Investors around the world were on edge as Americans headed to the polls on Tuesday, drawing to a close a dramatic U.S. election cycle that has rippled through bonds, stocks and other assets in recent months and could further sway markets as the results become clearer.

This U.S. election cycle is one of the most unusual in history, and its results could have very different impacts on tax and trade policy and the American system depending on whether Republican Trump or Democrat Harris wins.

The election results could shake up global assets and lead to broad financial consequences, including for the outlook for U.S. debt, the dollar and a range of industries that form the backbone of American business.

As polls show a fierce competition between the former president and the current vice president, and control of the U.S. Congress remains undecided, investors are concerned about any unclear or disputed results, as any sustained political uncertainty could exacerbate market volatility.

As voting results begin to be announced Tuesday night, investors will focus on the counting results from several key counties across the U.S., which may provide early clues as to who will win. However, many swing states that will decide the election outcome may not produce meaningful results until late at night. Mike Mullaney, global market research director at Boston Partners, which has worked in the investment management industry for over 40 years, said, "This is the most important election I have seen in my career, the results will show significant divides; if Trump wins, certain things will happen, and if Harris wins, other things will occur."

Driven by a strong economy, robust corporate profits, and the Federal Reserve's interest rate cuts, the S&P 500 reached an all-time high in 2024, rising about 20%.

On Tuesday, several indicators measuring traders' demand for safe havens amid significant volatility in overnight currency market prices soared to their highest levels since the November 2016 election.

Bets driving the market

Nevertheless, the bets on the election results have influenced the market to some extent. Traders pointed out that Trump's rise in polls and betting markets is a factor driving asset movements, which may be affected by his commitments to raise tariffs, cut taxes, and deregulate.

These so-called "Trump trades" include a plunge in the Mexican peso (possibly hit by tariff shocks), significant volatility in Trump Media and Technology Group stocks, and rises in industries (like regional banks) that may benefit from deregulation.

U.S. Treasury yields (which move inversely to bond prices) have also risen as investors price in potential inflation, which is another expected outcome of Trump returning to the White House.

However, after Harris surpassed Trump in a closely watched Iowa poll, many of these "Trump trades" were at least partially reversed on Monday, as investors remained vigilant about the market's reaction to the election results to guard against further volatility.

Matt Miskin, co-chief investment strategist at John Hancock Investment Management, said, "The market is being pulled and pushed in different directions as investors try to digest the many unknowns related to the election. In about a week, we will have a clear answer, either reinforcing this positioning or a major reshuffling will occur."

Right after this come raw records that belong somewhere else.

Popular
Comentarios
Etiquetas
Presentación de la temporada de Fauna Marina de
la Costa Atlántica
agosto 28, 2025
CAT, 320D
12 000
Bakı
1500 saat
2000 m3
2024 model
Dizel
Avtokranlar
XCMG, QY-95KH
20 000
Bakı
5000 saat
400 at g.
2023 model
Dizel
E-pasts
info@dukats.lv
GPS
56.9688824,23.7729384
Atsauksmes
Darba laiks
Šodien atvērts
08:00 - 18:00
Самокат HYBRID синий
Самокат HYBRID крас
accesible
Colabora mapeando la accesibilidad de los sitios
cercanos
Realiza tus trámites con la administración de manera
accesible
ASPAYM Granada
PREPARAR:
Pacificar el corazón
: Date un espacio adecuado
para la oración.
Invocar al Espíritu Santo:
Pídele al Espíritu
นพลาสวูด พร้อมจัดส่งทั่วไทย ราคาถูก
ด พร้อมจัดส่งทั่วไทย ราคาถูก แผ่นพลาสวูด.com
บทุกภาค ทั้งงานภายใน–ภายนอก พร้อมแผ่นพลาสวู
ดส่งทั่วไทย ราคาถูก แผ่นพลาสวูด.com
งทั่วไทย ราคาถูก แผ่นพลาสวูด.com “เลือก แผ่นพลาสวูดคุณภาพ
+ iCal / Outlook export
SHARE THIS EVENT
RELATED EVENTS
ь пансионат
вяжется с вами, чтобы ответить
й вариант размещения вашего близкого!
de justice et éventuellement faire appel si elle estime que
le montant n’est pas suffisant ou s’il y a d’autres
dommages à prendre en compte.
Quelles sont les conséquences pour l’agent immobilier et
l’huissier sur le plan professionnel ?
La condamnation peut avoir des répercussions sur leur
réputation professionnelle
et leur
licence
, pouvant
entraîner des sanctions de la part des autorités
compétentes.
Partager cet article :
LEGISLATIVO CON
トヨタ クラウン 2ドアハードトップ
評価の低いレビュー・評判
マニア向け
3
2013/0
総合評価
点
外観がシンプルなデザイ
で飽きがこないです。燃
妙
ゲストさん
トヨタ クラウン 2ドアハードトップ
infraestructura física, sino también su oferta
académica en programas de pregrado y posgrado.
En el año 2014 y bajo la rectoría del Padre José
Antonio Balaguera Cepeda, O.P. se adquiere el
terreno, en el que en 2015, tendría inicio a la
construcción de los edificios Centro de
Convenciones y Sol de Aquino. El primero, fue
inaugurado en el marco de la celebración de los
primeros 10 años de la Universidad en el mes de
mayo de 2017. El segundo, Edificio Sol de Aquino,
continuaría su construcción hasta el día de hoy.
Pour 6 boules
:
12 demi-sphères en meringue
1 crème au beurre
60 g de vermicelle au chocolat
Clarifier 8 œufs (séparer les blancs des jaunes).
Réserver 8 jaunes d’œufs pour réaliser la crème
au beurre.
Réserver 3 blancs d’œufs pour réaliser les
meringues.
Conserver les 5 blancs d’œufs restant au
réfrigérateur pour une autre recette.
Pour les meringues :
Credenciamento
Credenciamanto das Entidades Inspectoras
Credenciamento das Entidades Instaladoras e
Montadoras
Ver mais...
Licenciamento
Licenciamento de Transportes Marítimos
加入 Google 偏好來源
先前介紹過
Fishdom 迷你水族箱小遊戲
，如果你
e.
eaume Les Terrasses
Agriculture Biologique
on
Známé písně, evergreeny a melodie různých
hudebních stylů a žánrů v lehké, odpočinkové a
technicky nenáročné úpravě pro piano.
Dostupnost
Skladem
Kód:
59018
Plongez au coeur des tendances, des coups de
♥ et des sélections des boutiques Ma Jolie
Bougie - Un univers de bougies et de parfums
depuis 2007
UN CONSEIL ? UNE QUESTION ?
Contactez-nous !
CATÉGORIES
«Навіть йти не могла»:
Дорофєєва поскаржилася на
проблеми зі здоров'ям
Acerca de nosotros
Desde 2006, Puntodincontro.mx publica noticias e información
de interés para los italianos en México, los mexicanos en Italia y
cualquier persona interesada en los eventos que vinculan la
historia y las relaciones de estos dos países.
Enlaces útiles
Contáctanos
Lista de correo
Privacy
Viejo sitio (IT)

Meanwhile, it is expected that Harris will implement stricter regulatory measures, support clean energy more, and possibly impose higher taxes on corporations and wealthy individuals.

"Blue wave" is considered unlikely.

Both Trump and Harris need their respective parties to win control of Congress in order to change tax rates. However, most investors believe that the so-called "blue wave," where Harris wins and the Democrats gain control of both the House and Senate, is unlikely to occur.

Analysts at Capital Economics stated in a report last Friday, "If Harris really wins... she is likely to face a Republican-controlled Senate, which would stifle most of her fiscal plans."

Historical data shows that regardless of which party wins, stocks tend to perform well by the end of election years, as investors feel reassured by the clarity of the political situation.

However, this year, some investors are concerned that the election results are too close, increasing market uncertainty. Another concern is that the election results will be contested, similar to what happened in 2020.

Despite the recent rarity of challenges to election results, investors still remember the events of 2000, when the competition between Bush and Gore remained unresolved for more than a month after a recount in Florida. During this period, the S&P 500 fell by 5%, as anxiety over tech stocks and the overall economy heightened market sentiment.

Although the S&P 500 is only about 2.5% below its all-time high, the stock market has seen increased volatility over the past week amid mixed earnings reports from large tech companies and heightened anxiety over the election. The Chicago Board Options Exchange Volatility Index, which measures Wall Street's fear, has risen to about 22 points, having previously fallen below 15 points in late September.

Matt Maley, chief market strategist at Miller Tabak, stated, "The uncertainty of the election results is a big issue, as this is something we encountered in 2000, but the difference is that so much is happening on the geopolitical stage today, what impact will this uncertainty of election results have?"